No limite, aquilo que Tsai Ming-liang propõe é a participação cognitiva e sensorial numa experiência em que o cinema, reproduzindo o mundo, nos devolve também as suas zonas de opacidade e irracionalidade. Ou ainda: faz-nos falta um cinema que nos recorde que a arte de contar histórias através de imagens e sons não tem que obedecer a padrões "espectaculares" universais — "Cães Errantes" é um objecto que nos convoca, assim, para a singular energia de novas linguagens.
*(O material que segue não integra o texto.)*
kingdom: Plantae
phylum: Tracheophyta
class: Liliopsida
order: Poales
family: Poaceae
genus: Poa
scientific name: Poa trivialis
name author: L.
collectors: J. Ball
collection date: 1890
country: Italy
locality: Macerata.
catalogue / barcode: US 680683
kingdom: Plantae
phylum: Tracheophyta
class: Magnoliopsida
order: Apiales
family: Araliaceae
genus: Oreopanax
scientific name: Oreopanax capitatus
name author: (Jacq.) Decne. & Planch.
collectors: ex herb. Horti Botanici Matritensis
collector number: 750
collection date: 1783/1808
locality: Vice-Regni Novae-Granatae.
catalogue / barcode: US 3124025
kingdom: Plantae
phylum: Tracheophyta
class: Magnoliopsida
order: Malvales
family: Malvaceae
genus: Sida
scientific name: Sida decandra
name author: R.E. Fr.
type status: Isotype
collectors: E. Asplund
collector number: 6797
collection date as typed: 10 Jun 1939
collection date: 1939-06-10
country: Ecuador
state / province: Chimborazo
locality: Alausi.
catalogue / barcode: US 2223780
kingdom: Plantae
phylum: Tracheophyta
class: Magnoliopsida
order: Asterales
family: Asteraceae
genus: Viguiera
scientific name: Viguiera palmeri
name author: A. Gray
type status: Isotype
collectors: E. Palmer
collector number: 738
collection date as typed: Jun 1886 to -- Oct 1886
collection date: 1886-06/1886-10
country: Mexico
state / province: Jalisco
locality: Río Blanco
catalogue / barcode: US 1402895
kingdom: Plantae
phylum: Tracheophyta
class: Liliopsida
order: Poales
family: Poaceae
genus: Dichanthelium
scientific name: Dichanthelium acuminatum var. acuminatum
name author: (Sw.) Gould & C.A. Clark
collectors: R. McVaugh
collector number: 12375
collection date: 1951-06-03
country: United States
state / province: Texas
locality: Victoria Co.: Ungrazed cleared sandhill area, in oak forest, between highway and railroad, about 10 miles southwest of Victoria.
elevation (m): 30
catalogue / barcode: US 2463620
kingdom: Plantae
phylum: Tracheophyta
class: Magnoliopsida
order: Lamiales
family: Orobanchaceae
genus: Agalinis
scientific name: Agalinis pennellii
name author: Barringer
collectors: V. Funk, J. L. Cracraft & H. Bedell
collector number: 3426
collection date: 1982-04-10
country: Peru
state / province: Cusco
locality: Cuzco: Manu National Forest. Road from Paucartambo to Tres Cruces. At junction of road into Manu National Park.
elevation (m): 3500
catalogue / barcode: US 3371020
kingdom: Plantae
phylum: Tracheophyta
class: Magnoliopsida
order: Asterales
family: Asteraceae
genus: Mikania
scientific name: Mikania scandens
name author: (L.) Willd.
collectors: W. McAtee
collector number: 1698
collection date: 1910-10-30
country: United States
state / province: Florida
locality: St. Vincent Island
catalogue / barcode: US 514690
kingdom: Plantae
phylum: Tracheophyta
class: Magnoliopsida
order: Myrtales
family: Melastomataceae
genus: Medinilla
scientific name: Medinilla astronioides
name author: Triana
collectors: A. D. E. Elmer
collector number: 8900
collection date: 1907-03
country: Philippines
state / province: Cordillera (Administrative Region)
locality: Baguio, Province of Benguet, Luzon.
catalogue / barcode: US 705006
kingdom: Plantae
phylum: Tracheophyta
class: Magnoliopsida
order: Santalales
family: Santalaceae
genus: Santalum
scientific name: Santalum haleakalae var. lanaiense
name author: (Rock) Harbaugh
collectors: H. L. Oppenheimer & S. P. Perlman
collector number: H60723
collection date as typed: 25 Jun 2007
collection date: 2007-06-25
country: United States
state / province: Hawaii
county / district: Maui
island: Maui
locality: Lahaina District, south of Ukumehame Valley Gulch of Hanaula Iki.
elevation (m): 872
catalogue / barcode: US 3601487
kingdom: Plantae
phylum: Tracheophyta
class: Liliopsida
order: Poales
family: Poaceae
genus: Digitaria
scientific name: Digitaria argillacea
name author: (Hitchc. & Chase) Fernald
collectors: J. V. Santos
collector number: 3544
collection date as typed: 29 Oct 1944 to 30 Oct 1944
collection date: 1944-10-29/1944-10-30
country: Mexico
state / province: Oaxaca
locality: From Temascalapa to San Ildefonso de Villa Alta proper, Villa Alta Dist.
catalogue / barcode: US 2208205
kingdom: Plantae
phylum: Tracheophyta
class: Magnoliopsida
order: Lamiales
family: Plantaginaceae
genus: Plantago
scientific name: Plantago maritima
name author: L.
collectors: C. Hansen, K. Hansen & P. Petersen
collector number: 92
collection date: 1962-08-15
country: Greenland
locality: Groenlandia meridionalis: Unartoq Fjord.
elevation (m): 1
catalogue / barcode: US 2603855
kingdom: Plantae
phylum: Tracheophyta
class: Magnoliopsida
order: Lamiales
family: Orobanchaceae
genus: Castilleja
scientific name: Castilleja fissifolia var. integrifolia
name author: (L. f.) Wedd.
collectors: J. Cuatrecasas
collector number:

João Lopes, rtp.pt/cinemax


O plano inicial é logo emblemático, mesmo para quem não conheça o cinema de Tsai Ming-liang, malaio de etnia chinesa, cineasta em Taiwan: num quarto de paredes negras tracejadas a espessas rugas brancas, duas crianças dormem, numa enxerga no chão, enquanto uma mulher se penteia, vagarosa. Na banda sonora, sente-se o respirar compassado dos miúdos e o ruido abafado do pente nos cabelos. Da mulher não sabemos logo se será jovem ou madura, é uma das interrogações para a qual temos vagar, entre muitas outras que a duração do plano — quatro minutos em plano fixo — nos consente. Para a maior parte delas não teremos resposta, nem logo nem depois, nunca, mas ficamos a olhar, hipnotizados, porque a pujança de cada plano é compulsivamente absorvente. “Cães Errantes” é todo assim, em planos-sequência, às vezes a câmara planta-se inamovível, como se uma força telúrica a tivesse pregado ao chão, às vezes move-se, em morosas panorâmicas, perseguindo algo que nem sempre é definível. É que se, aqui e ali, o olhar do filme segue figuras humanas, também pode, mais além, roçar uma parede e indagar as suas fendas, as suas feridas. Figuras humanas, digo bem — não faz sentido chamar-lhes personagens, falta-lhes ossatura de identidade e de psicologia para poderem ter esse estatuto ficcional. Estão nas margens da sociedade e queremos tanto que passem de figuras a gente que fazemos, todo o tempo, um esforço para que transitem. E pomo-nos a arquitetar coisas. O que está no ecrã é de tal maneira organizado e estruturado que não nos passa pela cabeça confundir o que vemos com qualquer aleatoriedade. Cada imagem é forte — às vezes quase nos confins da provocação, como os pianos dos homens-cartaz, ao vento e à chuva, assentados numa encruzilhada de tráfego urbano, serão escravos, assombrações, insurrectos raivosos, à espera, à espreita, diante de todos? Olhamos, lá estão eles, cá estamos nós — há sentimentos difusos que circulam. Mas nunca saberemos, nunca teremos a certeza das significações e, mais, suspeitamos que ninguém as tem. Oscilamos entre a fascinação (meu Deus, como este filme é belo!) e a exasperação (meu Deus, como este filme é opaco!). “Cães Errantes” é como um quadro abstrato que interpela zona de conforto do espectador. 
Aqui há uns anos, em entrevista aqui no Expresso, Clara Ferreira Alves perguntou a Álvaro Cunhal se gostava de Picasso. Cunhal respondeu-lhe com sabedoria: “Gostar não é o melhor ponto de partida para apreciar uma obra de arte.” Lembrei-me disto a propósito deste filme de que não gosto, mas que admiro como trajeto entre o cinema tal como o conheço e outro lugar para o qual não quero ir. Porque, quando se abjura a narrativa com a premência que Tsai Ming-liang pratica, o que temos diante dos olhos pode ainda ser cinema? Ou algo que melhor se poderia definir, no domínio das artes plásticas, como instalação audiovisual? Responda quem tiver as definições e as fronteiras que balizam uma coisa e outra.